Note that a supporting User Agent may return a compatibilityMode = true Adapter which is backed by a fully WebGPU-capable hardware adapter, such as D3D12, Metal or Vulkan, so long as it validates all subsequent API calls made on the Adapter and the objects it vends against the Compatibility subset.
As a dev, I think I'd prefer that if a user agent can return core that it return core. Then, I can design my app to work if I get compat, but use more features if I get core. This seems similar to enabling features
core
const adapter = await navigator.gpu.requestAdapter();
const requiredFeatures = [];
// enable features both in the device and in my code if they exist
const canFilterF32 = adapter.features.has('float32-filterable');
if (canFilterF32) {
requiredFeatures.push('float32-filterable');
const device = adapter.requestDevice({ requiredFeatures });
...
const sampler = device.createSampler({
magFilter: canFilterF32 ? 'linear' : 'nearest',
...
});
In compat I'd like to do similar things
compat
const adapter = await navigator.gpu.requestAdapter({compatibilityMode: true});
const canUseSampleInterpolation = !adapter.isCompatibilityMode;
...
const module = device.createShaderModule({
code: canUseSampleIterpolation
? higherQualityShader
: lowerQualityShader,
});
This pattern seems intuitive to me. It will also work for some cases as a UA that doesn't support compat will return a non-compat adapter.
As it is currently implemented in Chrome, requesting compat gives you compat, period.

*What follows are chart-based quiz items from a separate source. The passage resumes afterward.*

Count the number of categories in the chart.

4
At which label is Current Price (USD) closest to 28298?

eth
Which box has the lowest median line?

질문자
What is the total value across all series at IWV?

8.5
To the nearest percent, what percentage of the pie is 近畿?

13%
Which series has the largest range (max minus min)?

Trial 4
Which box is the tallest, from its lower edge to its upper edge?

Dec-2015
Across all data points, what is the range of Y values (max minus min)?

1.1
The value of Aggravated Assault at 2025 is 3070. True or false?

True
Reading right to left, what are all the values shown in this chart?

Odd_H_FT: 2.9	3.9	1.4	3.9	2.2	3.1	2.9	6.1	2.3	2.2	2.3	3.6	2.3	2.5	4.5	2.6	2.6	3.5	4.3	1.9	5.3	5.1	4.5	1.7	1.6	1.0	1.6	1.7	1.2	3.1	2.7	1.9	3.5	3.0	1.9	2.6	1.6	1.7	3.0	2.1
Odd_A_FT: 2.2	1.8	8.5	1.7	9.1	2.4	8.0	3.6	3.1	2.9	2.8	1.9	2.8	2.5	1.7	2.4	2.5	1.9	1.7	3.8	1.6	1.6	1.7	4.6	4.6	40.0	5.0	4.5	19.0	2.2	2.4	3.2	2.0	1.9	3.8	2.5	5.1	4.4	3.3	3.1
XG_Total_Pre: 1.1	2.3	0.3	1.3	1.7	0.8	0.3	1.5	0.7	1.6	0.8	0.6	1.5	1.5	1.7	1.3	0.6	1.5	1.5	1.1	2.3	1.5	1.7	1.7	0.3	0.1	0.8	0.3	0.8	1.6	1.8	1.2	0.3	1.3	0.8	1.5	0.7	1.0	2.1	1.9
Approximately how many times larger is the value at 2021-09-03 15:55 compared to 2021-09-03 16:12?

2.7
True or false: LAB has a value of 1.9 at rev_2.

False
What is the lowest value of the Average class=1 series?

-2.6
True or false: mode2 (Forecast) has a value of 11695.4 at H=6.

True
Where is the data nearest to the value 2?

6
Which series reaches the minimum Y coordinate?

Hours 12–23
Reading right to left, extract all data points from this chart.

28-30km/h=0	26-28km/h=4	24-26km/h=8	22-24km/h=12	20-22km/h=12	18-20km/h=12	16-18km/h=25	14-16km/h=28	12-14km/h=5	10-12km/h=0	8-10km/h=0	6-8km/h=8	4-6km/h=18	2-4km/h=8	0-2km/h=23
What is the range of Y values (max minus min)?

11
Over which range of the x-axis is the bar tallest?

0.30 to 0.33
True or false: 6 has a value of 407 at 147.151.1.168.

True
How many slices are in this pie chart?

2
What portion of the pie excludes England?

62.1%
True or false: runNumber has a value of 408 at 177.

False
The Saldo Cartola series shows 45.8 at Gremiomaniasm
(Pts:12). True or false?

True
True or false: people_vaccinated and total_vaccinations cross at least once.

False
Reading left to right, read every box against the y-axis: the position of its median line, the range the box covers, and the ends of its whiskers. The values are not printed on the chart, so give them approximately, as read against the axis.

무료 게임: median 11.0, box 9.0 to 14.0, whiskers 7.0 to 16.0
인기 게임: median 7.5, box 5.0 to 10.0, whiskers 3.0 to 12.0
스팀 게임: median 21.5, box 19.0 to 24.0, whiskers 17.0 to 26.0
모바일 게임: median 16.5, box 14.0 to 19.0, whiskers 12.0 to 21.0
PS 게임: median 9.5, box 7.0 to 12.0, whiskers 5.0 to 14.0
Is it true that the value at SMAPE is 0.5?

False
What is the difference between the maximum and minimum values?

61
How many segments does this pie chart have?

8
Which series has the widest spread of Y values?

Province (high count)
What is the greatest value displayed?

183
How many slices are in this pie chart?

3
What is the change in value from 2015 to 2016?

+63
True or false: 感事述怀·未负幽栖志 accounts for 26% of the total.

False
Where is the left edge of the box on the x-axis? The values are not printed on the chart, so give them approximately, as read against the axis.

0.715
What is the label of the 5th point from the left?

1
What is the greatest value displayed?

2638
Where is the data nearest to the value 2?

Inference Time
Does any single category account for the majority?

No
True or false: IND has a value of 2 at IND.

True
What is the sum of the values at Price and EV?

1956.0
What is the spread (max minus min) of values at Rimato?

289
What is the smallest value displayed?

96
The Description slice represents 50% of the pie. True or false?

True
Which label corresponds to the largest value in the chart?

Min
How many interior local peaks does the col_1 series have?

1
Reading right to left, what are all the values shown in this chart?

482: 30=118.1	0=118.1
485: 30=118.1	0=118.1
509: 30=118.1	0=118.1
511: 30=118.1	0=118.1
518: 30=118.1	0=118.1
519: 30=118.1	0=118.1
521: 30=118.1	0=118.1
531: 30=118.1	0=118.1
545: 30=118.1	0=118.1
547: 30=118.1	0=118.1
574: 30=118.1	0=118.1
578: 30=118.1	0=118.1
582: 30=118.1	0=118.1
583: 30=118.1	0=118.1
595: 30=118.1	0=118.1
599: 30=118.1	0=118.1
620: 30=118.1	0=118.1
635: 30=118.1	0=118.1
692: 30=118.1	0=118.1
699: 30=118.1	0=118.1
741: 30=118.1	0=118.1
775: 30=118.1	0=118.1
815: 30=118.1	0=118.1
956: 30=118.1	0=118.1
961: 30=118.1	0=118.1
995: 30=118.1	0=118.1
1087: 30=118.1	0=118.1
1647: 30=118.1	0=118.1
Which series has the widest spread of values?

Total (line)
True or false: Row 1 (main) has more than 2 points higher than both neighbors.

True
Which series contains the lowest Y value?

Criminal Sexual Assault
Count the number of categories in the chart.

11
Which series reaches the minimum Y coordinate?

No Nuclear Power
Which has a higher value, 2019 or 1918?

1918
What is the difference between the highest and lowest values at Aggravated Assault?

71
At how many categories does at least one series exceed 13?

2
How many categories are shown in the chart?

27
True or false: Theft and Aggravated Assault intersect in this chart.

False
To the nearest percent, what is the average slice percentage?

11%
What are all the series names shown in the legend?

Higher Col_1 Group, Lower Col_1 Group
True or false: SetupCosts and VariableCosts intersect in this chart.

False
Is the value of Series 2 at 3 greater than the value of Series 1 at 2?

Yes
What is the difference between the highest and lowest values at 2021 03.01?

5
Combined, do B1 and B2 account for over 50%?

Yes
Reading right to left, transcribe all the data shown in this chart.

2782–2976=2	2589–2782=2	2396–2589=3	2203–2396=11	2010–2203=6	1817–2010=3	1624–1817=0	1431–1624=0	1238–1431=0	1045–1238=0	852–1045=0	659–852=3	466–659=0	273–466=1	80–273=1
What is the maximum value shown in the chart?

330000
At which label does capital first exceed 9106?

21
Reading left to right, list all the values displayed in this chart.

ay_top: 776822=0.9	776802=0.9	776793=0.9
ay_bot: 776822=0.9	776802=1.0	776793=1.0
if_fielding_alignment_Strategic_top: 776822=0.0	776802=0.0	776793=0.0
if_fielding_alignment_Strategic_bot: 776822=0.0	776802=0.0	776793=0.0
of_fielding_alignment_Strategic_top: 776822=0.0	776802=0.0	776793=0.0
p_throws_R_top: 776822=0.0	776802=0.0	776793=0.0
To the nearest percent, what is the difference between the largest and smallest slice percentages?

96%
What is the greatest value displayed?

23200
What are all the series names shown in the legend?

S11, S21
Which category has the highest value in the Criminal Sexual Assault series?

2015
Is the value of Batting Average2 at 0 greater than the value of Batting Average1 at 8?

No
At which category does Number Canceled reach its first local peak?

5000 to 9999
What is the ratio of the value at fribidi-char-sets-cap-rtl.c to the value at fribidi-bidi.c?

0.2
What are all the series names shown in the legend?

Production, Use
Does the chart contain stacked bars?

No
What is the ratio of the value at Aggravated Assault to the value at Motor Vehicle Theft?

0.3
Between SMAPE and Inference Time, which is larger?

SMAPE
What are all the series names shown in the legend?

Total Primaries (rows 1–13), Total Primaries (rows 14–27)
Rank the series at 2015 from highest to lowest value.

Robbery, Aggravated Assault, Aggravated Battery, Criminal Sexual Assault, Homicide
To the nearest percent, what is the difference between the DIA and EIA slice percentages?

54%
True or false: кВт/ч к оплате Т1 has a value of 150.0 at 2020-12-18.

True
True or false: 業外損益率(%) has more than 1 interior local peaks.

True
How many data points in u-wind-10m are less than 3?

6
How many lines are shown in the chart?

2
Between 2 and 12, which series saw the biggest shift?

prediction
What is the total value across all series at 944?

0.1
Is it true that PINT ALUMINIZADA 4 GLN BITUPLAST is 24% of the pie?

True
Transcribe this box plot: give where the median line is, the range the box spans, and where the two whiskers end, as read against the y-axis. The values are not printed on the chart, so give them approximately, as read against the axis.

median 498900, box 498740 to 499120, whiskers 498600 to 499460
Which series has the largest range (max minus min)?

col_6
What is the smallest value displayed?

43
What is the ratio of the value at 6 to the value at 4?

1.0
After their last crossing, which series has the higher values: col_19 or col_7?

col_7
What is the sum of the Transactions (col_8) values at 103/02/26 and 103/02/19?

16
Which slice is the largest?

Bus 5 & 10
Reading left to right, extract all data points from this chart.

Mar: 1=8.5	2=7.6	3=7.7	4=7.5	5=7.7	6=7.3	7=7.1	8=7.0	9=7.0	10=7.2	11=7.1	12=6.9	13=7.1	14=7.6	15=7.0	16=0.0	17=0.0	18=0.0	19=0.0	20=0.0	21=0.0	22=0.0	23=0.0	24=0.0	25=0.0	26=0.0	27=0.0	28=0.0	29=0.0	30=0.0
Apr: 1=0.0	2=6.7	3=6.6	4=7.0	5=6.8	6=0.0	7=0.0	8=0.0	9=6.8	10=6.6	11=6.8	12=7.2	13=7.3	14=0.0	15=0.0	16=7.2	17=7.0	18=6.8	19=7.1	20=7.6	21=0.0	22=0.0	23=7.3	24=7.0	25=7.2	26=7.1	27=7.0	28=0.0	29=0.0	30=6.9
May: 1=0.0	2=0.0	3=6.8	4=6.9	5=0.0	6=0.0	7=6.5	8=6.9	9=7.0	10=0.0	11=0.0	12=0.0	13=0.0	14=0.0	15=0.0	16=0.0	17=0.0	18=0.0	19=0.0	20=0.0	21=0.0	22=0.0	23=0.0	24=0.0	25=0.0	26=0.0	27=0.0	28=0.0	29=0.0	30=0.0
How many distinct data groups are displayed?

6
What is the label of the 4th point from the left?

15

So, the only way to do better than compat is to first request core and, only if it fails, then request compat
const adapter = await navigator.gpu.requestAdapter() ??
await navigator.gpu.requestAdapter({compatibilityMode: true});
const canUseSampleInterpolation = !adapter.isCompatibilityMode;
...
I guess it's not that bad to do two requests, although it is slower. It's also less intuitive IMO but the spec can spell out how to do it.
The disadvantage to returning core when compat is requested is that you can't test compat validation in the CTS nor in your own code without either more flags, either to requestAdapter (forceCompatibilityModeIfSupported: true
) or browser flags external to the page.
Whichever direction (1) return core if you can (2) return compat if requested, should it be specified which? The current proposal says "a supporting User Agent may return a compatibilityMode = true Adapter". Should that "may" change to "must" or "must not" or stay as "may"?
Note that regardless of these issues, a UA can of course completely ignore compatibility mode.